EXTRACTED RECORDS below:

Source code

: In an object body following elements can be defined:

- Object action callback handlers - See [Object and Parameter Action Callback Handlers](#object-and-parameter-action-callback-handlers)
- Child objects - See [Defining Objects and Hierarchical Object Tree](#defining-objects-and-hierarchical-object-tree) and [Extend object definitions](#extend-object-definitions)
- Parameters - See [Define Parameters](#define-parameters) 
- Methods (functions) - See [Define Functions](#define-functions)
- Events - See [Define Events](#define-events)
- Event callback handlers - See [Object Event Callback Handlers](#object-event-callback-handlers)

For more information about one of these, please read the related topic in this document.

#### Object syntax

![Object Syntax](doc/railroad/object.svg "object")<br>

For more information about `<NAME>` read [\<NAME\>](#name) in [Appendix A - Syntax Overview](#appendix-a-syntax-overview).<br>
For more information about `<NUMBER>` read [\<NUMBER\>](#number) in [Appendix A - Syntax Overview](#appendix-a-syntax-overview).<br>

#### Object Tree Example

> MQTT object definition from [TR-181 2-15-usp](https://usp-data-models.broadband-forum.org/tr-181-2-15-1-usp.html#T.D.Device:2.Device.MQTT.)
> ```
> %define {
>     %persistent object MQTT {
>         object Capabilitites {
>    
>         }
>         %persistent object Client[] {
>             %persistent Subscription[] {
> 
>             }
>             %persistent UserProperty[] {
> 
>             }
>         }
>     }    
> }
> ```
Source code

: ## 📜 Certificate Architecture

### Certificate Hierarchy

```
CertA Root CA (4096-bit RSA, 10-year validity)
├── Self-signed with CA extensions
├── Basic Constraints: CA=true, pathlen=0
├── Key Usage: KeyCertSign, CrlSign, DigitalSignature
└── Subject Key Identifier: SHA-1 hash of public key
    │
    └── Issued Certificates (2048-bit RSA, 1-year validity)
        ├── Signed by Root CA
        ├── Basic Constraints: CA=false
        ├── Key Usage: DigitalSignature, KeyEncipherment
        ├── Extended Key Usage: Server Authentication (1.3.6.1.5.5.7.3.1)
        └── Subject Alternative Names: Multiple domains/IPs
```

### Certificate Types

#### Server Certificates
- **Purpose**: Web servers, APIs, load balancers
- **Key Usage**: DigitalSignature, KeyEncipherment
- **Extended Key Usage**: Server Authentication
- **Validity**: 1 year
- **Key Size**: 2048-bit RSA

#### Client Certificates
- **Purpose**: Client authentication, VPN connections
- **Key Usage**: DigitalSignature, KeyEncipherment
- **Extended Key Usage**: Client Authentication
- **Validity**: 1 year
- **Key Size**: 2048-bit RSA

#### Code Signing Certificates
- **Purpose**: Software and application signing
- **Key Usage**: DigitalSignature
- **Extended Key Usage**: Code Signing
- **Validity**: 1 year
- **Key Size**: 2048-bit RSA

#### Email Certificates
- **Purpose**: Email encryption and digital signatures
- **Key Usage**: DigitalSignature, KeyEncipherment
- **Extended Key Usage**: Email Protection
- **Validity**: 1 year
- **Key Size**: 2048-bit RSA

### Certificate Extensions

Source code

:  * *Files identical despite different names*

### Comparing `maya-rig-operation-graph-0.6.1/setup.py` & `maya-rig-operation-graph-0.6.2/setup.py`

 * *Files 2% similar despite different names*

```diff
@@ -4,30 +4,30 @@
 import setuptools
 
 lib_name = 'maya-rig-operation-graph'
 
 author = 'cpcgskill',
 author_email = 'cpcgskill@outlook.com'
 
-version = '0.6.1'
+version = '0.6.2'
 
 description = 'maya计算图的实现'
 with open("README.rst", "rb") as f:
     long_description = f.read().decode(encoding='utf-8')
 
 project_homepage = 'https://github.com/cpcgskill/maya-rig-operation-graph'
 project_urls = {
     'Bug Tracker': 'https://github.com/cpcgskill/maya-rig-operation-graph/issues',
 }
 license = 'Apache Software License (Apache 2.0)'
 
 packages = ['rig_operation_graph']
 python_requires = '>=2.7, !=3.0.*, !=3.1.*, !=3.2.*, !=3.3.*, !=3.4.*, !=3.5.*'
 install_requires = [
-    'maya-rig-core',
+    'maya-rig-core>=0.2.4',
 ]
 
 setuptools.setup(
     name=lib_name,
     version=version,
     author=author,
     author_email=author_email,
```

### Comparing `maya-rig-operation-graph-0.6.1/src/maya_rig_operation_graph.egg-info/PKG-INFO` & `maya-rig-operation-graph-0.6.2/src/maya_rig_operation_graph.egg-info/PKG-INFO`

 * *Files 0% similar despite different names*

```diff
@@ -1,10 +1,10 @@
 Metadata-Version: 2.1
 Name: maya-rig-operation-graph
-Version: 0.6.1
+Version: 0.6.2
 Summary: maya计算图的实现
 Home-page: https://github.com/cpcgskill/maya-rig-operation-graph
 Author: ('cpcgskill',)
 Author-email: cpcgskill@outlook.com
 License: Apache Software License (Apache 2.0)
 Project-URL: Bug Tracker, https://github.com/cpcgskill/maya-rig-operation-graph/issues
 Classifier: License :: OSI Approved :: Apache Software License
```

End of EXTRACTED RECORDS.

**TASK DIRECTIONS**
Each record must be copied out exactly and in full.

**WRITTEN RESPONSE**
Source code

: In an object body following elements can be defined:

- Object action callback handlers - See [Object and Parameter Action Callback Handlers](#object-and-parameter-action-callback-handlers)
- Child objects - See [Defining Objects and Hierarchical Object Tree](#defining-objects-and-hierarchical-object-tree) and [Extend object definitions](#extend-object-definitions)
- Parameters - See [Define Parameters](#define-parameters) 
- Methods (functions) - See [Define Functions](#define-functions)
- Events - See [Define Events](#define-events)
- Event callback handlers - See [Object Event Callback Handlers](#object-event-callback-handlers)

For more information about one of these, please read the related topic in this document.

#### Object syntax

![Object Syntax](doc/railroad/object.svg "object")<br>

For more information about `<NAME>` read [\<NAME\>](#name) in [Appendix A - Syntax Overview](#appendix-a-syntax-overview).<br>
For more information about `<NUMBER>` read [\<NUMBER\>](#number) in [Appendix A - Syntax Overview](#appendix-a-syntax-overview).<br>

#### Object Tree Example

> MQTT object definition from [TR-181 2-15-usp](https://usp-data-models.broadband-forum.org/tr-181-2-15-1-usp.html#T.D.Device:2.Device.MQTT.)
> ```
> %define {
>     %persistent object MQTT {
>         object Capabilitites {
>    
>         }
>         %persistent object Client[] {
>             %persistent Subscription[] {
> 
>             }
>             %persistent UserProperty[] {
> 
>             }
>         }
>     }    
> }
> ```
Source code

: ## 📜 Certificate Architecture

### Certificate Hierarchy

```
CertA Root CA (4096-bit RSA, 10-year validity)
├── Self-signed with CA extensions
├── Basic Constraints: CA=true, pathlen=0
├── Key Usage: KeyCertSign, CrlSign, DigitalSignature
└── Subject Key Identifier: SHA-1 hash of public key
    │
    └── Issued Certificates (2048-bit RSA, 1-year validity)
        ├── Signed by Root CA
        ├── Basic Constraints: CA=false
        ├── Key Usage: DigitalSignature, KeyEncipherment
        ├── Extended Key Usage: Server Authentication (1.3.6.1.5.5.7.3.1)
        └── Subject Alternative Names: Multiple domains/IPs
```

### Certificate Types

#### Server Certificates
- **Purpose**: Web servers, APIs, load balancers
- **Key Usage**: DigitalSignature, KeyEncipherment
- **Extended Key Usage**: Server Authentication
- **Validity**: 1 year
- **Key Size**: 2048-bit RSA

#### Client Certificates
- **Purpose**: Client authentication, VPN connections
- **Key Usage**: DigitalSignature, KeyEncipherment
- **Extended Key Usage**: Client Authentication
- **Validity**: 1 year
- **Key Size**: 2048-bit RSA

#### Code Signing Certificates
- **Purpose**: Software and application signing
- **Key Usage**: DigitalSignature
- **Extended Key Usage**: Code Signing
- **Validity**: 1 year
- **Key Size**: 2048-bit RSA

#### Email Certificates
- **Purpose**: Email encryption and digital signatures
- **Key Usage**: DigitalSignature, KeyEncipherment
- **Extended Key Usage**: Email Protection
- **Validity**: 1 year
- **Key Size**: 2048-bit RSA

### Certificate Extensions

Source code

:  * *Files identical despite different names*

### Comparing `maya-rig-operation-graph-0.6.1/setup.py` & `maya-rig-operation-graph-0.6.2/setup.py`

 * *Files 2% similar despite different names*

```diff
@@ -4,30 +4,30 @@
 import setuptools
 
 lib_name = 'maya-rig-operation-graph'
 
 author = 'cpcgskill',
 author_email = 'cpcgskill@outlook.com'
 
-version = '0.6.1'
+version = '0.6.2'
 
 description = 'maya计算图的实现'
 with open("README.rst", "rb") as f:
     long_description = f.read().decode(encoding='utf-8')
 
 project_homepage = 'https://github.com/cpcgskill/maya-rig-operation-graph'
 project_urls = {
     'Bug Tracker': 'https://github.com/cpcgskill/maya-rig-operation-graph/issues',
 }
 license = 'Apache Software License (Apache 2.0)'
 
 packages = ['rig_operation_graph']
 python_requires = '>=2.7, !=3.0.*, !=3.1.*, !=3.2.*, !=3.3.*, !=3.4.*, !=3.5.*'
 install_requires = [
-    'maya-rig-core',
+    'maya-rig-core>=0.2.4',
 ]
 
 setuptools.setup(
     name=lib_name,
     version=version,
     author=author,
     author_email=author_email,
```

### Comparing `maya-rig-operation-graph-0.6.1/src/maya_rig_operation_graph.egg-info/PKG-INFO` & `maya-rig-operation-graph-0.6.2/src/maya_rig_operation_graph.egg-info/PKG-INFO`

 * *Files 0% similar despite different names*

```diff
@@ -1,10 +1,10 @@
 Metadata-Version: 2.1
 Name: maya-rig-operation-graph
-Version: 0.6.1
+Version: 0.6.2
 Summary: maya计算图的实现
 Home-page: https://github.com/cpcgskill/maya-rig-operation-graph
 Author: ('cpcgskill',)
 Author-email: cpcgskill@outlook.com
 License: Apache Software License (Apache 2.0)
 Project-URL: Bug Tracker, https://github.com/cpcgskill/maya-rig-operation-graph/issues
 Classifier: License :: OSI Approved :: Apache Software License
```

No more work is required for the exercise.